Nel testo sulla durata dei processi in Italia, il rapporto comunitario conclude che la lunghezza del processo condiziona l'accessibilità del sistema giudiziario. Spiega in una-tre frasi su quale osservazione si fonda questa conclusione.

* [Estratto del testo]
------------------------
L’ITALIA HA I PROCESSI PIU’ LUNGHI D’EUROPA:
PERCHE’ LA DURATA DEL PROCESSO CONDIZIONA I COSTI DI GESTIONE DELLA CAUSA E L’EFFETTIVITA’ DELLA GIUSTIZIA?
L’Italia è il paese con il più alto rapporto fra durata del processo e costi della #giustizia. Abbiamo i processi più lunghi e fare causa costa in Italia più che altrove.
Nell’area Ocse la lunghezza media è di circa 240 giorni in primo grado, mentre nella penisola italiana un processo può richiedere pure il doppio. Il miglior risultato si ha in Giappone con solo 107 giorni e circa 420 giorni sono stati richiesti in Slovenia e Portogallo: in Italia servono invece 564 giorni. La durata media di una controversia civile su tre gradi di giudizio è stata di 788 giorni, partendo dal minimo di 368 giorni in Svizzera ai quasi 8 anni in Italia. Lo dicono la Comunità Europea (CEPEJ e OECD) e la Banca Mondiale.
Il rapporto comunitario rileva che, con alcune eccezioni (Slovenia), i sistemi caratterizzati da processi lunghi tendono ad essere più costosi, suggerendo che una maggiore lunghezza del processo è un fattore che condiziona in modo importante l’accessibilità del sistema giudiziario (vedi tabella qui sopra) .
La questione ha una portata più ampia di quanto si immagini. Il dato che si ricava dalla infografica spiega perchè anche agli avvocati non conviene un processo così lungo. Pertanto, gli avvocati lo subiscono perchè non possono decidere diversamente.
------------------------
* [Estratti di dati]

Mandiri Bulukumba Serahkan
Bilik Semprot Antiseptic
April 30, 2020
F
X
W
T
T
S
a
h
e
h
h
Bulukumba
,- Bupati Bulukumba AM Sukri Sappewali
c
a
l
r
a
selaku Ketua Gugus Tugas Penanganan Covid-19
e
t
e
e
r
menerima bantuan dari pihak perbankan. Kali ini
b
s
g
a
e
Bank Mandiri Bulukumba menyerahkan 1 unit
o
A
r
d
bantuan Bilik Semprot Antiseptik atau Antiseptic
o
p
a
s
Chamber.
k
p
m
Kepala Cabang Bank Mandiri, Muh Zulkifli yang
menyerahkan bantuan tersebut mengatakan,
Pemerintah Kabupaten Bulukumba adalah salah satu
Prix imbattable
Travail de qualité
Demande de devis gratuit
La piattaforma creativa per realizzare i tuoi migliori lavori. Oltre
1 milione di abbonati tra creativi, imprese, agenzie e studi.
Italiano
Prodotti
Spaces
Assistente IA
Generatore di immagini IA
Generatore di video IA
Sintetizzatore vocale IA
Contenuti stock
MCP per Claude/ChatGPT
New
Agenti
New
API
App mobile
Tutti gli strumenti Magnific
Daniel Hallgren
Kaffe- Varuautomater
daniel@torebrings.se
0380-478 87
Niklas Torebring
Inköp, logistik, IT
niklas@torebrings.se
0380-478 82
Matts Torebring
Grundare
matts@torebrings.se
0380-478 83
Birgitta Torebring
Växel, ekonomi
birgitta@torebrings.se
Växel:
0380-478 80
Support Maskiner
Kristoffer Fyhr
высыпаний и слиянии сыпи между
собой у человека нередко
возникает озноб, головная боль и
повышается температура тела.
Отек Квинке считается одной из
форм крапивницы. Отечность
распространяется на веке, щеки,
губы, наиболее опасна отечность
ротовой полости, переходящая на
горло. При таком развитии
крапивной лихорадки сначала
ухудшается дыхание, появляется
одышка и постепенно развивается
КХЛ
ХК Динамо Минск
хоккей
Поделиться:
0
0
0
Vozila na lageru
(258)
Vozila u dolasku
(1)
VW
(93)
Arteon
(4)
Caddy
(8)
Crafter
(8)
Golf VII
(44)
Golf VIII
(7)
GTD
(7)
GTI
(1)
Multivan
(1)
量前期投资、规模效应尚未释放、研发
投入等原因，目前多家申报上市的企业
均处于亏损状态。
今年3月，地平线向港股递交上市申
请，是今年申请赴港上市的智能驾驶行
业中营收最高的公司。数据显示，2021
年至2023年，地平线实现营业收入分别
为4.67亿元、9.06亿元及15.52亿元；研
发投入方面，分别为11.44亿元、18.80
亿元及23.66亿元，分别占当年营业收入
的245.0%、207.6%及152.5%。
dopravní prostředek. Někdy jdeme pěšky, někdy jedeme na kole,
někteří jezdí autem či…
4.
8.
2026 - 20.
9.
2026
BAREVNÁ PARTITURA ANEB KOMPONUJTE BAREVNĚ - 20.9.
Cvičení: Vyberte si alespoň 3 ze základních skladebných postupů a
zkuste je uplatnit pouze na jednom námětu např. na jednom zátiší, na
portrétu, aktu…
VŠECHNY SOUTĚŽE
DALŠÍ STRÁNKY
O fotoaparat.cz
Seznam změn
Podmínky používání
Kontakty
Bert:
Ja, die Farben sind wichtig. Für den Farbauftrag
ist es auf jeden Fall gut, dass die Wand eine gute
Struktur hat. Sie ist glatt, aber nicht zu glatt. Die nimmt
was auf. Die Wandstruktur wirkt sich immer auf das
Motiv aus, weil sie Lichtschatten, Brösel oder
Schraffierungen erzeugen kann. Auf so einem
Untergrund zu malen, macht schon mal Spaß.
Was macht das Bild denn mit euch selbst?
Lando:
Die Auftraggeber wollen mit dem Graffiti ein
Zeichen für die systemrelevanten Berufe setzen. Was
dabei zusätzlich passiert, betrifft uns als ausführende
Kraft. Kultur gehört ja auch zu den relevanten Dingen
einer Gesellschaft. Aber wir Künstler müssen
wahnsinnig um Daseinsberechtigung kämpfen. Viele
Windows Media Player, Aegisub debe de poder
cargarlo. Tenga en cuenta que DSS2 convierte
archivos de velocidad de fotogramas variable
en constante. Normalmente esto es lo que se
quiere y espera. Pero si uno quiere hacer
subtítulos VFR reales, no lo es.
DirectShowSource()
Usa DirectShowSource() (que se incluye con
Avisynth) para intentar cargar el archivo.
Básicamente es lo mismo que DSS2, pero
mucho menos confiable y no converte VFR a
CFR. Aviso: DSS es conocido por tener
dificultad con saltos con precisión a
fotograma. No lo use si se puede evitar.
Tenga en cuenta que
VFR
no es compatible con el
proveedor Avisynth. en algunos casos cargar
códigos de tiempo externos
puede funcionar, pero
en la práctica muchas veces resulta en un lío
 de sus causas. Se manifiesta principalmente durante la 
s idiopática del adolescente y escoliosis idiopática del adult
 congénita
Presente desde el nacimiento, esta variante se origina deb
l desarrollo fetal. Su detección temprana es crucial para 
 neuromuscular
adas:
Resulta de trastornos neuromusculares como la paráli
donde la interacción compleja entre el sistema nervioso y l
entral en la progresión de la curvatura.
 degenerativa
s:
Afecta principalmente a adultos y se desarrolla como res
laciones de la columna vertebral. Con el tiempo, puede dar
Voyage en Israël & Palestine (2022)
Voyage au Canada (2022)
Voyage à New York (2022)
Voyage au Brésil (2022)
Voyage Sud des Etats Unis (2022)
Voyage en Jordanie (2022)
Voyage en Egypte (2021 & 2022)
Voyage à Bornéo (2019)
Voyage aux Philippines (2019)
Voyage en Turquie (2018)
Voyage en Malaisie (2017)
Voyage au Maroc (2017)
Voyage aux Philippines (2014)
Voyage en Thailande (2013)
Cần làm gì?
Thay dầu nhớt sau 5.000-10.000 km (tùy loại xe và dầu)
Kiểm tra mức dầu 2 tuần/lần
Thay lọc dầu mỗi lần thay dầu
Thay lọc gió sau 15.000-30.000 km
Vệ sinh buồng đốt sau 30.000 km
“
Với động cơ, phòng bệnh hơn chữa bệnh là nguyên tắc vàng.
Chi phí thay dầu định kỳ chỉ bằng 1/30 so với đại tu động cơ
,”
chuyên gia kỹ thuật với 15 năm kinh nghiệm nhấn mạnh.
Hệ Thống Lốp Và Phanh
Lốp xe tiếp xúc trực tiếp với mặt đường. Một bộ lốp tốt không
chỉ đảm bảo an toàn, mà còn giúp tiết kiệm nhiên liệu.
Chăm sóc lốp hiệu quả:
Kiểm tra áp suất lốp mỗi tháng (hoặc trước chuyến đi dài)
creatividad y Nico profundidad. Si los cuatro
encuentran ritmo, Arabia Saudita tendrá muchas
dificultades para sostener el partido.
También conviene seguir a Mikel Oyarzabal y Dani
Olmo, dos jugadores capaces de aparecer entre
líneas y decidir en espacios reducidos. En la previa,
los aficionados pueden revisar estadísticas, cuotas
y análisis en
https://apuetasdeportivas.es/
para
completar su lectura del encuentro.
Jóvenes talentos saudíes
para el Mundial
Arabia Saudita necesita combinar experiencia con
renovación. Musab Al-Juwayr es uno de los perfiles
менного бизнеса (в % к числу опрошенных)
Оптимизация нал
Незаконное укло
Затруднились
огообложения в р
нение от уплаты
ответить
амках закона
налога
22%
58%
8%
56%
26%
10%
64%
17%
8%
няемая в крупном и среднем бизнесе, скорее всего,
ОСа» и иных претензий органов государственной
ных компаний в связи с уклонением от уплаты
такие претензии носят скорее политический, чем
------------------------
* [Soluzione scritta]
Il rapporto osserva che, salvo alcune eccezioni come la Slovenia, i sistemi con processi lunghi tendono a essere più costosi. Da questo legame fra durata e costi deduce che una maggiore lunghezza del processo pesa in modo importante sull'accesso alla giustizia.